4 Ways to Combat Test Anxiety

4 Ways to Combat Test Anxiety

Tests often bring thoughts of dread to students, parents, and teachers alike. Tests can sometimes be difficult to prepare for yet can hold such an impact on the academic journey. This can be stressful for all involved. For high school students, high scores on tests like the ACT and SAT bring potential scholarships and help narrow down college choices. At the elementary level, the teacher finds out just how well their students are doing in comparison with kids across the nation. 

Dealing with Test Anxiety

Test-taking can bring a lot of anxiety, especially when there is an expectation of performance. Teachers feel responsible for the achievement of their students, while students often bear the expectations of their parents to do well,. Teachers who want  to see student progress and learning needs at the individual level prefer assessments like the i-Ready test, where a student is assessed through an online program. The results of the scoring with student responses against the correct i-Ready answers identifies the unique level or placement of the student, enabling a teacher to take a more focused approach with instruction, including the use of extra activities to foster learning. To help ensure your students do their best, here are some easy tips you can share with them to help improve their test-taking success.

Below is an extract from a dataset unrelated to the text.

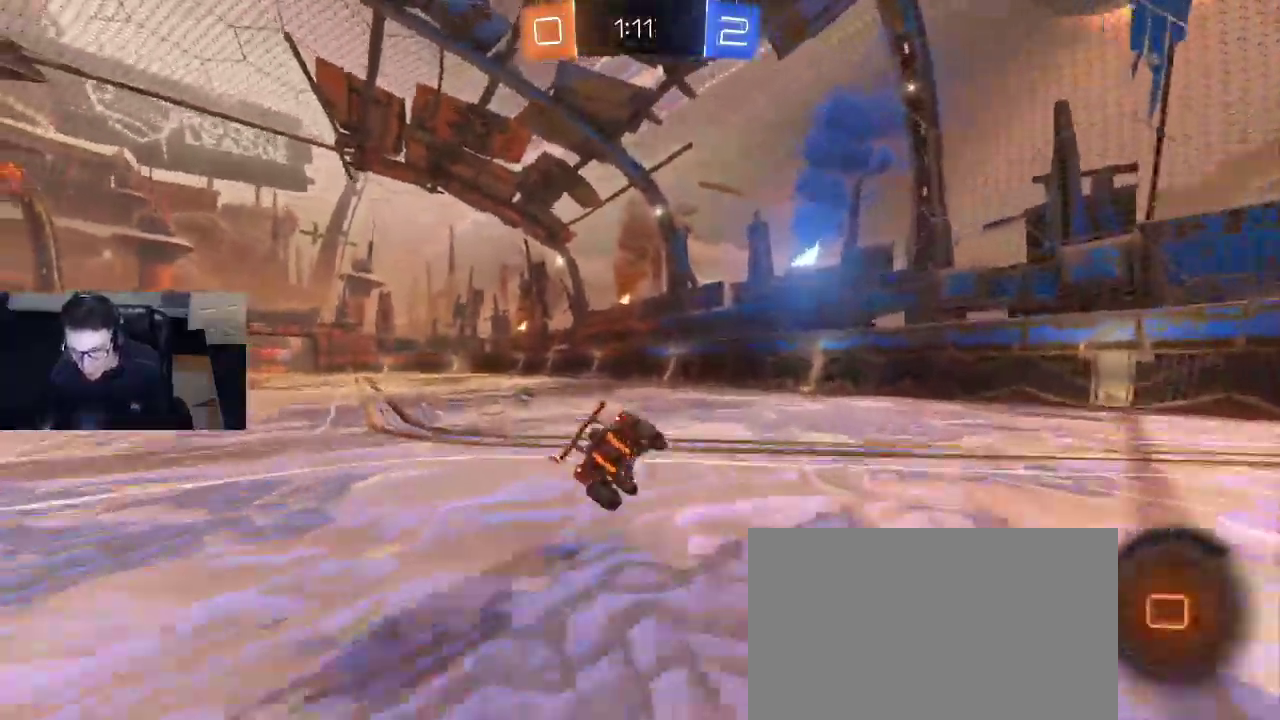
{"buttons": ["SQUARE", "R2"], "left_stick": "left", "right_stick": "center", "events": [[17, "R2", "up"], [83, "R2", "down"], [100, "TRIANGLE", "down"], [217, "TRIANGLE", "up"], [350, "left_stick", "left"], [367, "SQUARE", "down"]]}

1. Develop a Positive Attitude

Your students or kids will mirror your attitude about school and tests, so keep your attitude positive and upbeat. Teach them to think of a test like a puzzle, focusing on one question at a time. Let them know that a test doesn’t define who they are as a student and that you only expect them to do their best and what they are capable of.

2. Devise a Strategy

If a test is coming up on the schedule, teach your children how to create a study strategy. Ask for details on what the test will cover, then plan to spend one night reading the textbook, another night on the notes, and so on. Depending on the age of the child, help them create a study guide and prioritize time each day to see that they look it over. Help them identify their challenging areas and advise them to spend extra time in these areas.

3. Renounce Cramming

Don’t let your students or kids procrastinate. Cramming doesn’t work, and it only creates a tired, more stressed-out student. Teaching your kids to study in advance will cut down the need for staying up late the night before the test. Remind the student that being well-rested is important for being mentally prepared for the test. Cramming takes away a chance for a good night’s sleep.

4. Fill Up on Brain Food

The morning of a test, make sure the student has had a breakfast of protein and fiber. Filling up on a pop tart or some sugar cereal can make the brain feel sluggish, and it could jeopardize their ability to do well. Have a quick study session on the way to school, but don’t let students stress out with too much cramming. Ten minutes should be enough time to brush up the weak areas, so long as the student has put in the time each day before the test.

Don’t let your child or students beat themselves up about their test-anxiety or their fear of failure. Remind them that tests are just another learning opportunity, and when you go into them well-prepared, there is nothing to be ashamed of, no matter what the outcome might be.